When I tried without tf.GradientTape() as tape
,
for i, (input_batch, target_batch) in enumerate(train_ds):
predicted_batch = cv_tasnet(input_batch, training=True)
loss = calculate_sisnr(predicted_batch, target_batch)
This uses a reasonable amount of gpu memory(about 5~6GB).
I tried the same format of tf.GradientTape() as tape
for the basic mnist data, then it works without problem.

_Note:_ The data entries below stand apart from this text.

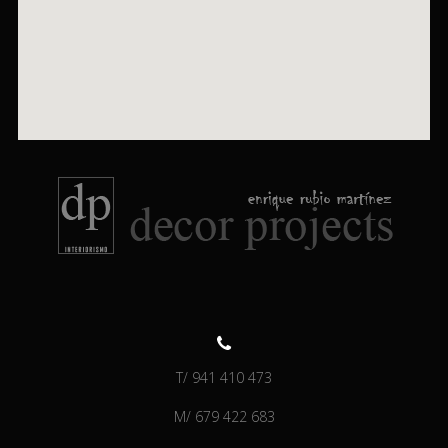
T/ 941 410 473
M/ 679 422 683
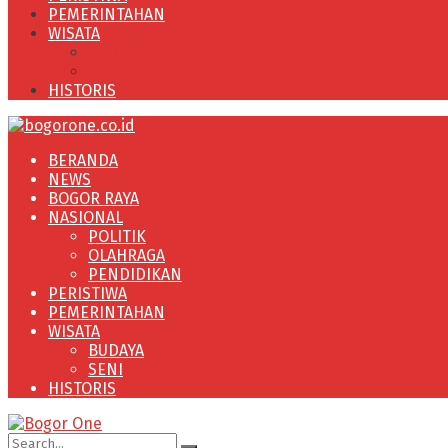
PEMERINTAHAN
WISATA
BUDAYA
SENI
HISTORIS
BERANDA
NEWS
BOGOR RAYA
NASIONAL
POLITIK
OLAHRAGA
PENDIDIKAN
PERISTIWA
PEMERINTAHAN
WISATA
BUDAYA
SENI
HISTORIS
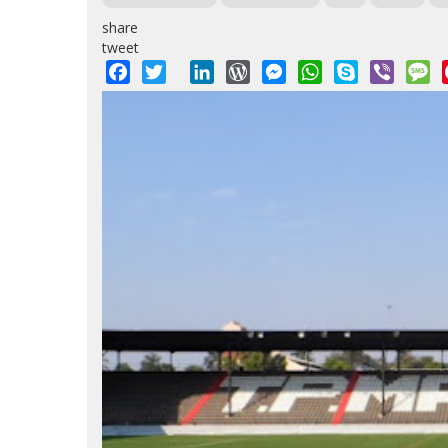
share
tweet
Facebook
Twitter
LinkedIn
WordPress
Messenger
WhatsApp
Skype
Viber
M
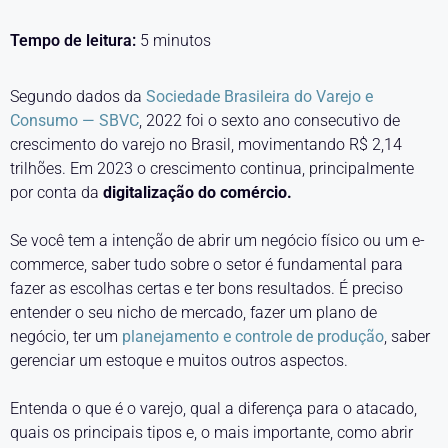
Tempo de leitura:
5
minutos
Segundo dados da
Sociedade Brasileira do Varejo e
Consumo — SBVC
, 2022 foi o sexto ano consecutivo de
crescimento do varejo no Brasil, movimentando R$ 2,14
trilhões. Em 2023 o crescimento continua, principalmente
por conta da
digitalização do comércio.
Se você tem a intenção de abrir um negócio físico ou um e-
commerce, saber tudo sobre o setor é fundamental para
fazer as escolhas certas e ter bons resultados. É preciso
entender o seu nicho de mercado, fazer um plano de
negócio, ter um
planejamento e controle de produção
, saber
gerenciar um estoque e muitos outros aspectos.
Entenda o que é o varejo, qual a diferença para o atacado,
quais os principais tipos e, o mais importante, como abrir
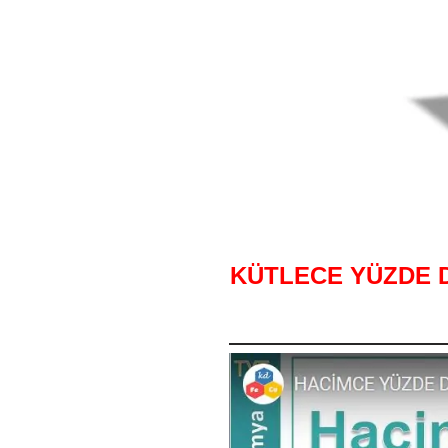
KÜTLECE YÜZDE D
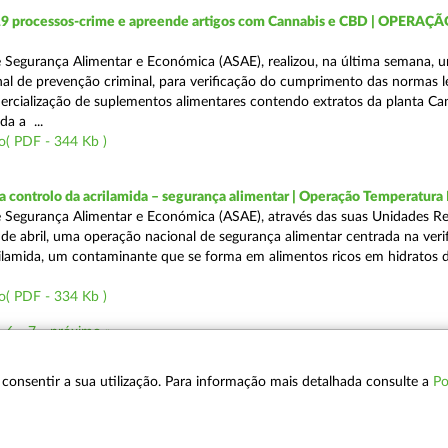
19 processos-crime e apreende artigos com Cannabis e CBD | OPERAÇ
 Segurança Alimentar e Económica (ASAE), realizou, na última semana, 
al de prevenção criminal, para verificação do cumprimento das normas l
mercialização de suplementos alimentares contendo extratos da planta Ca
da a ...
o( PDF - 344 Kb )
a controlo da acrilamida – segurança alimentar | Operação Temperatur
 Segurança Alimentar e Económica (ASAE), através das suas Unidades Re
 de abril, uma operação nacional de segurança alimentar centrada na veri
ilamida, um contaminante que se forma em alimentos ricos em hidratos 
o( PDF - 334 Kb )
6
7
próximo »
 a consentir a sua utilização. Para informação mais detalhada consulte a
Po
POLÍTICA DE PRIVACIDADE
T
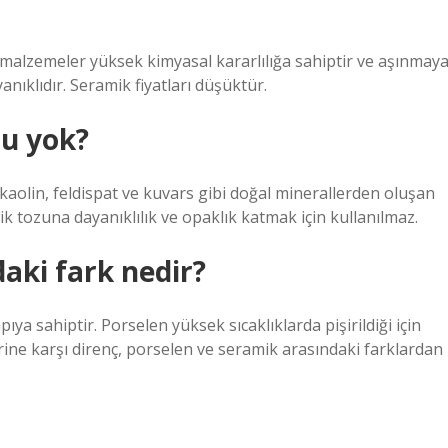
 malzemeler yüksek kimyasal kararlılığa sahiptir ve aşınmay
anıklıdır. Seramik fiyatları düşüktür.
zu yok?
aolin, feldispat ve kuvars gibi doğal minerallerden oluşan
k tozuna dayanıklılık ve opaklık katmak için kullanılmaz.
aki fark nedir?
a sahiptir. Porselen yüksek sıcaklıklarda pişirildiği için
rine karşı direnç, porselen ve seramik arasındaki farklardan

So would the size matter? but the same error arises when I lowered BATCH_SIZE
to 32 or smaller.
Why the 1st code block exhausts all the gpu memory?
Of course, I put
gpus = tf.config.experimental.list_physical_devices('GPU')
if gpus:
try:
# Currently, memory growth needs to be the same across GPUs
for gpu in gpus:
tf.config.experimental.set_memory_growth(gpu, True)
except RuntimeError as e:
# Memory growth must be set before GPUs have been initialized
print(e)
this code at the very first cell.
Gradient tape triggers automatic differentiation which requires tracking gradients on all your weights and activations. Autodiff requires multiple more memory. This is normal. You'll have to manually tune your batch size until you find one that works, then tune your LR. Usually, the tune just means guess & check or grid search. (I am working on a product to do all of that for you but I'm not here to plug it).